Gromov-Hausdorff stability of global attractors of damped wave equations under perturbations of the domain
Ngoctu Bui, Jihoon Lee
TL;DR
This work addresses how global attractors for a damped wave equation respond to perturbations of the domain, employing the Gromov-Hausdorff framework to formalize stability. By parameterizing domain perturbations with $d_{C^2}(h,1_\\Omega)=\delta$ and transporting solutions via coordinate maps, the authors establish residual continuity of the attractor map $\\mathcal{G}(h)=\\mathcal{A}_{\\delta}$ and residual Gromov-Hausdorff stability for the induced dynamical systems on the attractors. The core contributions include key lemmas showing convergence of perturbed evolutions under diffeomorphisms and a two-step analysis proving equicontinuity and small-time stability, which together yield robust attractor stability under geometric perturbations.

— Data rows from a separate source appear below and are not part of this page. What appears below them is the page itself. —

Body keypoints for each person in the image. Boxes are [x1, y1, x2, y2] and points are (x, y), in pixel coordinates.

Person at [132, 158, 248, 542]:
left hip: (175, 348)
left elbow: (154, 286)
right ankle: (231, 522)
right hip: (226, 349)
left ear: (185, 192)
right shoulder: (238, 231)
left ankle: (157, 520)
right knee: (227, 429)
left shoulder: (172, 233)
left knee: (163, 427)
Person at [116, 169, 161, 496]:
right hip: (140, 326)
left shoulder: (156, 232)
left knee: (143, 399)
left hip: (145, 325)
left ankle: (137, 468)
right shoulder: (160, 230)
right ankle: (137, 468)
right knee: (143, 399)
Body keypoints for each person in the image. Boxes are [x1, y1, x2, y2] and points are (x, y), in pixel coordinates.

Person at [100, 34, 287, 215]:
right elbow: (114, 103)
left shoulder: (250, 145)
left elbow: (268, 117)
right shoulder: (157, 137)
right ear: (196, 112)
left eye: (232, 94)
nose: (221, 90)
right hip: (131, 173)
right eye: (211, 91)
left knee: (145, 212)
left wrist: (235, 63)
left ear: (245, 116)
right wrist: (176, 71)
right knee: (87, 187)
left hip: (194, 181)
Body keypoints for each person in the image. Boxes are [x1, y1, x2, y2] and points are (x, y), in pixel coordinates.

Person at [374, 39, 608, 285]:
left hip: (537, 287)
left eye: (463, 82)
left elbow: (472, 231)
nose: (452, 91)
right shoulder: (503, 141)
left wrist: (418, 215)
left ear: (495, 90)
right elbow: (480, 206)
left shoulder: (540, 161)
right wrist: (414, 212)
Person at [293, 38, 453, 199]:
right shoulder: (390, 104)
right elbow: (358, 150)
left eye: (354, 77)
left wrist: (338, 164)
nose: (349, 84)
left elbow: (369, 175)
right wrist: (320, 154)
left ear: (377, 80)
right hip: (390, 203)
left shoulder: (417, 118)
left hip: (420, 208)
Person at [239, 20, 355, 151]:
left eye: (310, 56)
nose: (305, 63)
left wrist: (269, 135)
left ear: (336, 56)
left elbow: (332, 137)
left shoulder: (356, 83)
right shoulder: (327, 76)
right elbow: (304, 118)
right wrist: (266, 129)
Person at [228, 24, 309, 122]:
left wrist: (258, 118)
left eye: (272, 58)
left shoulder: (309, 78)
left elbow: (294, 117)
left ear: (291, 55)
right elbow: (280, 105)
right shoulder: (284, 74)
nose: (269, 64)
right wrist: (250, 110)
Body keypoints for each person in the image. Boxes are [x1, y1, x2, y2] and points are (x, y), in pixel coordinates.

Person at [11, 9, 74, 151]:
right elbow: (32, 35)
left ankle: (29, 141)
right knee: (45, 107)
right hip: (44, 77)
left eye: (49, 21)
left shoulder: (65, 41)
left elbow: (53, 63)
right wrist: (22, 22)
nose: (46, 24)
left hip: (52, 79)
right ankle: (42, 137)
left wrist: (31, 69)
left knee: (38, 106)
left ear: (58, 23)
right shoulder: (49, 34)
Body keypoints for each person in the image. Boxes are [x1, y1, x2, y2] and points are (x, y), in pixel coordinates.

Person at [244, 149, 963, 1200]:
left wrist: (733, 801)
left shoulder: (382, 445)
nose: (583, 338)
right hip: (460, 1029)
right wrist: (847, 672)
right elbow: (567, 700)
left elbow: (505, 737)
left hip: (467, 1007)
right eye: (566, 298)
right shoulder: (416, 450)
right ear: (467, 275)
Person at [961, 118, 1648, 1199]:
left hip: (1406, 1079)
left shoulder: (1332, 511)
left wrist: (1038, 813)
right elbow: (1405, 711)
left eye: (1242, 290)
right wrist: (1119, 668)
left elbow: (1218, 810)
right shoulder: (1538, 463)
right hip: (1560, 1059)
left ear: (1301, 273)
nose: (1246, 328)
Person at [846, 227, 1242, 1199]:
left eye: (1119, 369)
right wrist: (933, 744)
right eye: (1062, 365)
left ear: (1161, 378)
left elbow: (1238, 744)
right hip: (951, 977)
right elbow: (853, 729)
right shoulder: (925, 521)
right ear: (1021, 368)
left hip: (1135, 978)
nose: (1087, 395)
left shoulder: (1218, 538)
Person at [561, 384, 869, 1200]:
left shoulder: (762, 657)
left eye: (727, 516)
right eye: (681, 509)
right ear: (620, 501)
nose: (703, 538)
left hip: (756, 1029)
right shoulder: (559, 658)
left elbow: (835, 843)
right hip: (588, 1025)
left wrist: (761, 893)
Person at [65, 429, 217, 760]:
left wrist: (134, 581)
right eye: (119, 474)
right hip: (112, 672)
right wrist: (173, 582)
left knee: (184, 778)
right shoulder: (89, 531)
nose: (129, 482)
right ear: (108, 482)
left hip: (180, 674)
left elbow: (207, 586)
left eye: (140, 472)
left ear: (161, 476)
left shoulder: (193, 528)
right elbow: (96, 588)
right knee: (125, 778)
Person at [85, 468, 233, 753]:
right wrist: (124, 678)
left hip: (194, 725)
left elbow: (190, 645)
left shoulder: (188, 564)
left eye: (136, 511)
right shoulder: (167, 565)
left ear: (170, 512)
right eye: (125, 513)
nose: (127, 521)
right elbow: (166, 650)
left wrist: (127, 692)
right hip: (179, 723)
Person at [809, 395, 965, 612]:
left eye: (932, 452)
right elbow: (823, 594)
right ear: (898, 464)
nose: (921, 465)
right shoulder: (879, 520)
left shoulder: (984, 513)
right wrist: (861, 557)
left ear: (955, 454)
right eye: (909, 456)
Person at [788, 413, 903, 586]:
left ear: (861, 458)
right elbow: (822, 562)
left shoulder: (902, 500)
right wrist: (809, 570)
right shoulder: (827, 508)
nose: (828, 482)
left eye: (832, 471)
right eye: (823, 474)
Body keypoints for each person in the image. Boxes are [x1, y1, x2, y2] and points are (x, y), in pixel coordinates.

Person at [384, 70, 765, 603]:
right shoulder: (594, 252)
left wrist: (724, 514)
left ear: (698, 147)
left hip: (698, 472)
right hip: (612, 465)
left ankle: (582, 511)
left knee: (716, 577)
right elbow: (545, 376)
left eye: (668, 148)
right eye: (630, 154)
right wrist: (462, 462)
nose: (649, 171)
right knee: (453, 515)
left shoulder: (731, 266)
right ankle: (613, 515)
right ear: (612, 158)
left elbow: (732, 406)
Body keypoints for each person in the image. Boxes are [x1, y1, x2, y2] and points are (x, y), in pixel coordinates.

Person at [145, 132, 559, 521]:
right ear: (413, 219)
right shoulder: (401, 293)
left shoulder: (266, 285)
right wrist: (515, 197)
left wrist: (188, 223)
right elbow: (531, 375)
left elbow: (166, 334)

The results advance understanding of long-time behavior for hyperbolic PDEs on varying domains and have implications for the reliability of attractor-based descriptions in geometrically perturbed settings.
Abstract
In this paper, we will make use of the Gromov-Hausdorff distance between compact metric spaces to establish the continuous dependence and the Gromov-Hausdorff stability of global attractors for damped wave equations under perturbations of the domain.